• What is needed: In the listing below, look for "Conway" and copy every line that has it.

• Extracted material:
◇ ◇ ◇ ◇

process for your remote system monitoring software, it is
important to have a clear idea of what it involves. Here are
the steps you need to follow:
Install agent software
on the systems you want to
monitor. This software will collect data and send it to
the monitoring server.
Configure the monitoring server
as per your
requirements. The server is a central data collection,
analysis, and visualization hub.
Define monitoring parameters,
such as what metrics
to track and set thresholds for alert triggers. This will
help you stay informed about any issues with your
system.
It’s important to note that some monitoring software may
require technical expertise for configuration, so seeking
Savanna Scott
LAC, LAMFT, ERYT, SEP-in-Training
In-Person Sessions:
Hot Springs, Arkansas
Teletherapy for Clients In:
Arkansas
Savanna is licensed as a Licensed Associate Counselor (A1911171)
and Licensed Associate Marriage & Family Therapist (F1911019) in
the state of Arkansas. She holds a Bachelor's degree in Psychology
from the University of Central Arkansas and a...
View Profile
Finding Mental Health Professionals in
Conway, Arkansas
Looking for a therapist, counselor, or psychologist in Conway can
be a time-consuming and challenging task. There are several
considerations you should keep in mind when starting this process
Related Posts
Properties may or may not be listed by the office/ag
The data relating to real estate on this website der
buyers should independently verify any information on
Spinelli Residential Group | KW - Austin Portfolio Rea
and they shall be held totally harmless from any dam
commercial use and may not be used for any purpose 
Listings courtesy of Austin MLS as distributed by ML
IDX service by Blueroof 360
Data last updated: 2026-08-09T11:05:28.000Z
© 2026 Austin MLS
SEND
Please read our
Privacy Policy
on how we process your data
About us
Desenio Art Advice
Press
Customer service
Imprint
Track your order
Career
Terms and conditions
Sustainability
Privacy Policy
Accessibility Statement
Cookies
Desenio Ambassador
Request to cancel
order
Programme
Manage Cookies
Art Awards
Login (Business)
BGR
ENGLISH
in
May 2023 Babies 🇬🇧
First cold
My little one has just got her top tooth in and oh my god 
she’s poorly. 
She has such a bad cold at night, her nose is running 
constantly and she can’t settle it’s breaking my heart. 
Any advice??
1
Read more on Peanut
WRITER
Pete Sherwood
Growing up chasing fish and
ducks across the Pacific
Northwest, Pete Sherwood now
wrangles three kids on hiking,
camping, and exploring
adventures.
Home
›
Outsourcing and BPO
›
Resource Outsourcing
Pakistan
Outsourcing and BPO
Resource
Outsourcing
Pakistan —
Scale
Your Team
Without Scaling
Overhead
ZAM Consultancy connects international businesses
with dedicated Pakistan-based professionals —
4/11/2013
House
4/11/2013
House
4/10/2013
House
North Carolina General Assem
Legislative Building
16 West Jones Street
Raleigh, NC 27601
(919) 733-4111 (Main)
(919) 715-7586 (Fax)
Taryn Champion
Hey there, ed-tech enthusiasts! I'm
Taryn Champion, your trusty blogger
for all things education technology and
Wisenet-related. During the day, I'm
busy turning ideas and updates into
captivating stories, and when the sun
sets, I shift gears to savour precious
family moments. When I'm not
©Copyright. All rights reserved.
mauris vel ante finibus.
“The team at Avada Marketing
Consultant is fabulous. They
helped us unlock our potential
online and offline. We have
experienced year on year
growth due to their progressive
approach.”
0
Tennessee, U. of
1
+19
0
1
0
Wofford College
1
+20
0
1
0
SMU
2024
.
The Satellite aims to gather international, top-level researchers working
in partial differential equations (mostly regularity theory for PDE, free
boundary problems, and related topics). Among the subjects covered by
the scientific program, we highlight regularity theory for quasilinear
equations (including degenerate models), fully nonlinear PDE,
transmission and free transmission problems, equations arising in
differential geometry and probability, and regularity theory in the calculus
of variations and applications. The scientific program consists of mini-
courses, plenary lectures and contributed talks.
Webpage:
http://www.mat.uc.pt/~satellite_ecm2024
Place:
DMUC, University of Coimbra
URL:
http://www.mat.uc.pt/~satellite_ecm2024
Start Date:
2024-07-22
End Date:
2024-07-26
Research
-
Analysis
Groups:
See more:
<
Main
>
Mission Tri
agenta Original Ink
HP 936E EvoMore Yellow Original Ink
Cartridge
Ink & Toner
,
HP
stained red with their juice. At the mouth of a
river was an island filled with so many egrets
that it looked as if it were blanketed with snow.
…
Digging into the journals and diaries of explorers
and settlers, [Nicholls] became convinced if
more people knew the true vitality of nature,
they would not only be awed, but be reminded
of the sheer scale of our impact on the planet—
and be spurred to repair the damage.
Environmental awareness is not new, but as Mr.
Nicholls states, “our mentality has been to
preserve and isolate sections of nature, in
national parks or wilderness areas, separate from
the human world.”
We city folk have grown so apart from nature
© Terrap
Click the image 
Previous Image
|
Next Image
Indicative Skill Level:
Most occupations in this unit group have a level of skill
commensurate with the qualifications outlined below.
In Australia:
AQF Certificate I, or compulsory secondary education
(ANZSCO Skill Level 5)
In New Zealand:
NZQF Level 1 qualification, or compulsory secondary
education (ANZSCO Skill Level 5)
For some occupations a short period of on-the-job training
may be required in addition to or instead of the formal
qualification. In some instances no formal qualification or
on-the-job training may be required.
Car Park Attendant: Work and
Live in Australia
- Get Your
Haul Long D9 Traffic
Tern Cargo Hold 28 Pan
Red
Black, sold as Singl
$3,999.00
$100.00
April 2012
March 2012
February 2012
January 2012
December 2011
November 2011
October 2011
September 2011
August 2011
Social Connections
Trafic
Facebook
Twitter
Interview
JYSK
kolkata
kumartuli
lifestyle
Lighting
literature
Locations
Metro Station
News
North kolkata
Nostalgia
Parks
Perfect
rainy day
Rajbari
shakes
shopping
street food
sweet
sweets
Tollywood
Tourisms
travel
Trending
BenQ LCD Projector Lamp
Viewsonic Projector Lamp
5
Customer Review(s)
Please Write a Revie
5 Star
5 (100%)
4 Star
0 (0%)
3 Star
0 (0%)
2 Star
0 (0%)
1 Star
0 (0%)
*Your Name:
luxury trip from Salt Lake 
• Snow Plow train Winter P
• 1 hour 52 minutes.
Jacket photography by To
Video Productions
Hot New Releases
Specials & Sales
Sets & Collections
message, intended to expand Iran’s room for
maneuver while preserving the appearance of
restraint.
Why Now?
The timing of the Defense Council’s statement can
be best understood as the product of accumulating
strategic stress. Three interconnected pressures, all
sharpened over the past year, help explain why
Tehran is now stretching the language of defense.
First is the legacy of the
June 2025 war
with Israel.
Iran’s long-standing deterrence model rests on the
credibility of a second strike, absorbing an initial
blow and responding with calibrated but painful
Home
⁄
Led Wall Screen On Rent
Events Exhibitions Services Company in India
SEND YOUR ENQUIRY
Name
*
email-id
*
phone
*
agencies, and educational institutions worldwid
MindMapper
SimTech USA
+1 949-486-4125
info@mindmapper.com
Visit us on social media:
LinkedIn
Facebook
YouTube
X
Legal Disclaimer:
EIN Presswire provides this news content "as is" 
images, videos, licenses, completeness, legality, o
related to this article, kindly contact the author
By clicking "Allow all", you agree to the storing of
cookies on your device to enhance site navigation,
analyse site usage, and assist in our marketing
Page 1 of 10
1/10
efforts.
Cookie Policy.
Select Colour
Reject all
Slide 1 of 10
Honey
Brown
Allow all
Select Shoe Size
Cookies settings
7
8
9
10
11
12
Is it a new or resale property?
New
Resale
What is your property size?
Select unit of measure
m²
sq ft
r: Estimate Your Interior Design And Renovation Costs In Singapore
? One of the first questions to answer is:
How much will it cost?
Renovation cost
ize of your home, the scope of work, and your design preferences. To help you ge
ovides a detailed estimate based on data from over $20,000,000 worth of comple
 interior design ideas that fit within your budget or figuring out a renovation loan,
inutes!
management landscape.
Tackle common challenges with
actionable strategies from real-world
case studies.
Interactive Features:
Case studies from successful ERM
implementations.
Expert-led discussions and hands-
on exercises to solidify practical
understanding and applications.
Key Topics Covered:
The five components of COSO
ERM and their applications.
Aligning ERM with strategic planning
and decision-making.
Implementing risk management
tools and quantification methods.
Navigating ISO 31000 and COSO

◇ ◇ ◇ ◇

• Solution to this task:
Conway, Arkansas
Looking for a therapist, counselor, or psychologist in Conway can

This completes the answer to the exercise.